> Ausgangstext:
###
Bei der Aufzählung von Buchbinders bemerkenswerten Besonderheiten habe ich die – vielleicht seltenste – vergessen: es ist seine vollkommene Un-Eitelkeit. Dazu muss er sich nicht „zwingen“, das ist keine Sympathie heischende Bescheidenheits-Pose. Sondern er kann nicht anders. Feierliche Aufgeblasenheit, wildes Bedeutungs-Gehabe liegt ihm nicht, widersteht ihm. Sachlich und freundlich gibt er Antwort. Gewiss ließe er auch gerne darüber streiten, ob es wirklich zutreffend ist, zeitgenössische U-Musik, Pop-Musik und traditionelle E-Musik als gleichartige Form der Unterhaltung nebeneinander zu stellen. Natürlich kann es entzückende U-Musik und todlangweilige Symphonien geben. Doch die jeweiligen Qualitäten oder Schwächen haben nichts miteinander zu tun. Große traditionelle Musik nimmt doch die unvergleichliche Geschichte der E-Musik-Sprache, die sich in Jahrhunderten differenziert hat, in sich auf. Bachs h-Moll-Messe bewahrt in sich eine riesige Geschichte der Kirchen-Musik, Beethovens Sonate op. 110 reicht mit Rezitativ und „Johannes-Passion“-Arioso weit zurück, Wagners „Meistersinger“ und sein „Parsifal“ tun es auch. Noch so gelungene Manifestationen effektvoller Film-Musik oder Schlager-Produktion haben völlig andere Qualitäten. Oder nicht? Diskutieren würde ich auch gern über Buchbinders Meinung, wer Bach auf dem Steinway spielt, soll keineswegs versuchen, auf einem modernen Klavier historisch spielen zu wollen.
###
> Ausgangsmaterial:
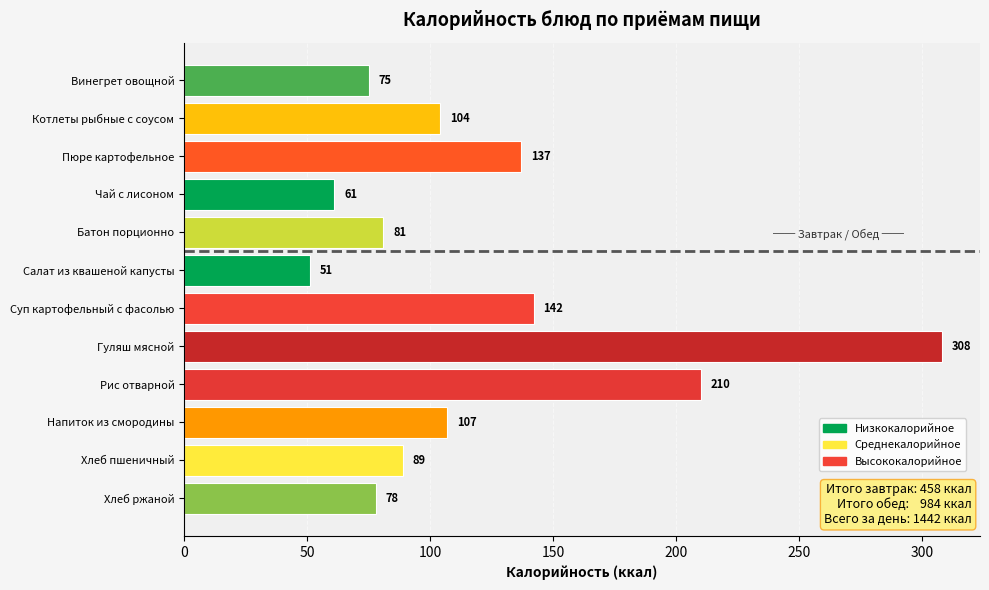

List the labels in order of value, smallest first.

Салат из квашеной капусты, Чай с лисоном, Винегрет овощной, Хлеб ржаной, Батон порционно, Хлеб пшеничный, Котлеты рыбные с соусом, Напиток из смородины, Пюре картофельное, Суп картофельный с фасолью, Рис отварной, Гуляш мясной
###
> Aufgabe:
Schreib den Text über Buchbinder und die Musik weiter und fang direkt nach seinem letzten Satz an.

> Lösung:
Letzte Frage: Was steckt eigentlich hinter Buchbinders Scheu, eigene Aufnahmen, nachdem sie sich von ihm abgelöst haben, überhaupt nicht mehr hören zu können, zu wollen? Handelt es sich dabei um nahezu übermenschliche Un-Eitelkeit? Oder fürchtet er gar, sich seiner frei strömenden Kunst zu berauben, wenn er ihr im akustischen Spiegel begegnet?